§ WHAT THIS TASK INVOLVES: The reply should hold every line of the data, unchanged and complete.

§ DATA RECORDS:

━━━

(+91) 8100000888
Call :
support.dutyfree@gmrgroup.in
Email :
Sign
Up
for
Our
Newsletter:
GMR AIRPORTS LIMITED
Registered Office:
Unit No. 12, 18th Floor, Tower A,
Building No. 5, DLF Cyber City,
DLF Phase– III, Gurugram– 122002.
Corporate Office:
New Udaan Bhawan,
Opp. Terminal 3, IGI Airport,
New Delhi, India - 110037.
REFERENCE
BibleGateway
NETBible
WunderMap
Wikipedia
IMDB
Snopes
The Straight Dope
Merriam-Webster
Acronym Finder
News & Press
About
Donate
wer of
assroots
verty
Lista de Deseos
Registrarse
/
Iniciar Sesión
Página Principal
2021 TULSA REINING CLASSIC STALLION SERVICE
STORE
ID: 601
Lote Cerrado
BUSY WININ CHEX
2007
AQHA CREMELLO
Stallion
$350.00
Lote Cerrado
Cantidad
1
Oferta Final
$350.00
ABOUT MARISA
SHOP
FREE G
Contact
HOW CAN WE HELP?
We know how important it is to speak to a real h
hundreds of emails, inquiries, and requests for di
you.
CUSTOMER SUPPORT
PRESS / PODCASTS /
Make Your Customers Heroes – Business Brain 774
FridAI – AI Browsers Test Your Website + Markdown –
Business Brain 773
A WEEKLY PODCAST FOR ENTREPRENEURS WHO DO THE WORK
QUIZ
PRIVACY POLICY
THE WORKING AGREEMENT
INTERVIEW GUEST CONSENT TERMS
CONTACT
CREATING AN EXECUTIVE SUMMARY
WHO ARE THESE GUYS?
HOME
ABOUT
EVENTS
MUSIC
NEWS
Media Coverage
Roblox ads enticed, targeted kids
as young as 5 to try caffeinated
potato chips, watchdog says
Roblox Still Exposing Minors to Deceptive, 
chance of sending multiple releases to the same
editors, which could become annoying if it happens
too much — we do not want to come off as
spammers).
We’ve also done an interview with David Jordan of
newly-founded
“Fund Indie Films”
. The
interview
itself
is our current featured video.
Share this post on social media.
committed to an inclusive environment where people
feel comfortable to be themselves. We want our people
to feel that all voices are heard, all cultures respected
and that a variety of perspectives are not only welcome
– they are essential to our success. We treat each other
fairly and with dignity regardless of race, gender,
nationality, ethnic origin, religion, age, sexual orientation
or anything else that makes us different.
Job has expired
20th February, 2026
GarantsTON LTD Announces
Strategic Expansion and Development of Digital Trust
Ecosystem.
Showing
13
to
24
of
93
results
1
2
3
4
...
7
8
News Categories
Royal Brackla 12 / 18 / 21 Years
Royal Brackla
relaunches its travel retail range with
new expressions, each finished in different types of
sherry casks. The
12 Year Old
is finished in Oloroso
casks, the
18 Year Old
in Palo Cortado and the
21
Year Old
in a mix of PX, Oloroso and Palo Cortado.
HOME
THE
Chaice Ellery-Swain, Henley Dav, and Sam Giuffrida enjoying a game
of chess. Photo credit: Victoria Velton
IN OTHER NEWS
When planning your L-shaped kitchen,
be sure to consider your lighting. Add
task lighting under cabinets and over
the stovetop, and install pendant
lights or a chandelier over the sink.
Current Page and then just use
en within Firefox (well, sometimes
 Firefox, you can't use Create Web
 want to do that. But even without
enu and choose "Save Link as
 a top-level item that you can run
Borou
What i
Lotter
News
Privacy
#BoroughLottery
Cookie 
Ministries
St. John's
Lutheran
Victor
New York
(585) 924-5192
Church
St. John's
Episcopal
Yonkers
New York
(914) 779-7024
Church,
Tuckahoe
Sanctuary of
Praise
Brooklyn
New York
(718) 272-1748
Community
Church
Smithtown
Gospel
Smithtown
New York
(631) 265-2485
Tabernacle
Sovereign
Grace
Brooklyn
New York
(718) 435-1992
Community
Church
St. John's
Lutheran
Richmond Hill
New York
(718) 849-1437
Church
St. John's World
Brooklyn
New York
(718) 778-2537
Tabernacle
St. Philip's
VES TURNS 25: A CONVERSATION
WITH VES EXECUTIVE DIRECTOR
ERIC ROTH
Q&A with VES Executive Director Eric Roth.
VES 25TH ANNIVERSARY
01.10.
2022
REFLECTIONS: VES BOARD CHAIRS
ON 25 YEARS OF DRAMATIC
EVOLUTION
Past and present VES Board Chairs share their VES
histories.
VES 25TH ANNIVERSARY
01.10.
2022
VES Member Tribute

━━━

§ RESPONSE BOX:
(+91) 8100000888
Call :
support.dutyfree@gmrgroup.in
Email :
Sign
Up
for
Our
Newsletter:
GMR AIRPORTS LIMITED
Registered Office:
Unit No. 12, 18th Floor, Tower A,
Building No. 5, DLF Cyber City,
DLF Phase– III, Gurugram– 122002.
Corporate Office:
New Udaan Bhawan,
Opp. Terminal 3, IGI Airport,
New Delhi, India - 110037.
REFERENCE
BibleGateway
NETBible
WunderMap
Wikipedia
IMDB
Snopes
The Straight Dope
Merriam-Webster
Acronym Finder
News & Press
About
Donate
wer of
assroots
verty
Lista de Deseos
Registrarse
/
Iniciar Sesión
Página Principal
2021 TULSA REINING CLASSIC STALLION SERVICE
STORE
ID: 601
Lote Cerrado
BUSY WININ CHEX
2007
AQHA CREMELLO
Stallion
$350.00
Lote Cerrado
Cantidad
1
Oferta Final
$350.00
ABOUT MARISA
SHOP
FREE G
Contact
HOW CAN WE HELP?
We know how important it is to speak to a real h
hundreds of emails, inquiries, and requests for di
you.
CUSTOMER SUPPORT
PRESS / PODCASTS /
Make Your Customers Heroes – Business Brain 774
FridAI – AI Browsers Test Your Website + Markdown –
Business Brain 773
A WEEKLY PODCAST FOR ENTREPRENEURS WHO DO THE WORK
QUIZ
PRIVACY POLICY
THE WORKING AGREEMENT
INTERVIEW GUEST CONSENT TERMS
CONTACT
CREATING AN EXECUTIVE SUMMARY
WHO ARE THESE GUYS?
HOME
ABOUT
EVENTS
MUSIC
NEWS
Media Coverage
Roblox ads enticed, targeted kids
as young as 5 to try caffeinated
potato chips, watchdog says
Roblox Still Exposing Minors to Deceptive, 
chance of sending multiple releases to the same
editors, which could become annoying if it happens
too much — we do not want to come off as
spammers).
We’ve also done an interview with David Jordan of
newly-founded
“Fund Indie Films”
. The
interview
itself
is our current featured video.
Share this post on social media.
committed to an inclusive environment where people
feel comfortable to be themselves. We want our people
to feel that all voices are heard, all cultures respected
and that a variety of perspectives are not only welcome
– they are essential to our success. We treat each other
fairly and with dignity regardless of race, gender,
nationality, ethnic origin, religion, age, sexual orientation
or anything else that makes us different.
Job has expired
20th February, 2026
GarantsTON LTD Announces
Strategic Expansion and Development of Digital Trust
Ecosystem.
Showing
13
to
24
of
93
results
1
2
3
4
...
7
8
News Categories
Royal Brackla 12 / 18 / 21 Years
Royal Brackla
relaunches its travel retail range with
new expressions, each finished in different types of
sherry casks. The
12 Year Old
is finished in Oloroso
casks, the
18 Year Old
in Palo Cortado and the
21
Year Old
in a mix of PX, Oloroso and Palo Cortado.
HOME
THE
Chaice Ellery-Swain, Henley Dav, and Sam Giuffrida enjoying a game
of chess. Photo credit: Victoria Velton
IN OTHER NEWS
When planning your L-shaped kitchen,
be sure to consider your lighting. Add
task lighting under cabinets and over
the stovetop, and install pendant
lights or a chandelier over the sink.
Current Page and then just use
en within Firefox (well, sometimes
 Firefox, you can't use Create Web
 want to do that. But even without
enu and choose "Save Link as
 a top-level item that you can run
Borou
What i
Lotter
News
Privacy
#BoroughLottery
Cookie 
Ministries
St. John's
Lutheran
Victor
New York
(585) 924-5192
Church
St. John's
Episcopal
Yonkers
New York
(914) 779-7024
Church,
Tuckahoe
Sanctuary of
Praise
Brooklyn
New York
(718) 272-1748
Community
Church
Smithtown
Gospel
Smithtown
New York
(631) 265-2485
Tabernacle
Sovereign
Grace
Brooklyn
New York
(718) 435-1992
Community
Church
St. John's
Lutheran
Richmond Hill
New York
(718) 849-1437
Church
St. John's World
Brooklyn
New York
(718) 778-2537
Tabernacle
St. Philip's
VES TURNS 25: A CONVERSATION
WITH VES EXECUTIVE DIRECTOR
ERIC ROTH
Q&A with VES Executive Director Eric Roth.
VES 25TH ANNIVERSARY
01.10.
2022
REFLECTIONS: VES BOARD CHAIRS
ON 25 YEARS OF DRAMATIC
EVOLUTION
Past and present VES Board Chairs share their VES
histories.
VES 25TH ANNIVERSARY
01.10.
2022
VES Member Tribute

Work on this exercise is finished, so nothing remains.